DirectView Holdings, Inc. (DIRV), a public company focused on ownership and management of leading video and security technology companies, today announced that the Company has entered into a $9,000,000 debt restructuring initiative with a high net worth investor that will potentially eliminate approximately $6,000,000 of convertible debt and consolidate the remaining debt to approximately $3,000,000.  The Firm was happy to assist with the restructuring for the long-term benefit of the Company and its shareholders.
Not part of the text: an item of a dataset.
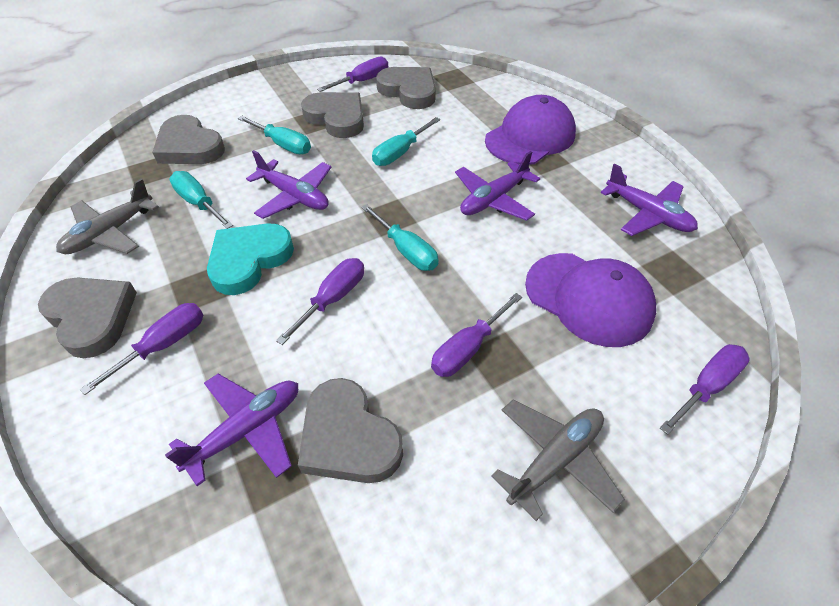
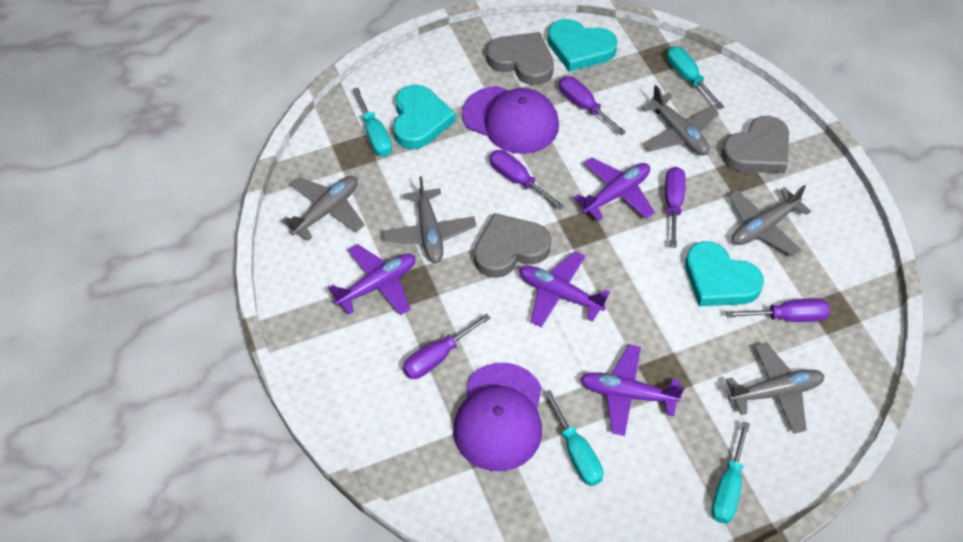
grey heart: [38,278,137,358] [152,115,225,164] [298,378,403,483] [301,92,364,138] [376,67,436,109] = 5 -> [474,213,551,278] [487,32,554,85] [721,116,789,173] = 3
grey plane: [56,178,159,254] [491,400,625,521] = 2 -> [282,176,365,241] [383,176,476,263] [641,85,719,155] [726,342,824,434] [729,185,811,256] = 5
turquoise heart: [207,223,294,295] = 1 -> [393,85,456,149] [548,19,618,72] [685,241,764,307] = 3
On October 3, 2019, the Company entered into a binding Term Sheet For Settlement and Purchase of Convertible Promissory Notes (the “Binding Term Sheet”), by and among the Company and certain private investors (together, the “Sellers”). Pursuant to the Binding Term Sheet, approximately $9,000,000 of the Company’s indebtedness shall be immediately reduced to $3,000,000 upon the sale of $3,000,000 of Company indebtedness to an investor to be thereafter named (the “Purchaser”), thereby effectively reducing and canceling the Company’s indebtedness by approximately $6,000,000. The purchase of the indebtedness shall be undertaken in two tranches – the purchase of $800,000 of indebtedness immediately following the execution of the Binding Term Sheet and the purchase of the remaining $2,200,000 of indebtedness on or before January 31, 2020.

 

As consideration for the Seller agreeing to enter into the Binding Term Sheet, promptly following the purchase of the first tranche of indebtedness, the Company shall issue to one of the Sellers convertible preferred shares providing for the conversion thereof into $500,000 of the Company’s common stock. The conversion of the preferred shares into common shares shall be valued at a 25% discount to the volume weighted average price of the Company’s common stock during the one (1) trading day immediately prior to conversion. The preferred shares shall have a stated value of $500,000 and shall accrue interest at 12% per annum. In addition, the Sellers have agreed that, during the period following the purchase of the first tranche of indebtedness until the purchase of the second tranche of indebtedness, the Sellers shall not sell or convert any securities currently held in their possession, with the exception of a de minimum number of common shares which were already converted and in the possession of the Sellers. It is intended that the Binding Term Sheet shall be replaced with definitive documents.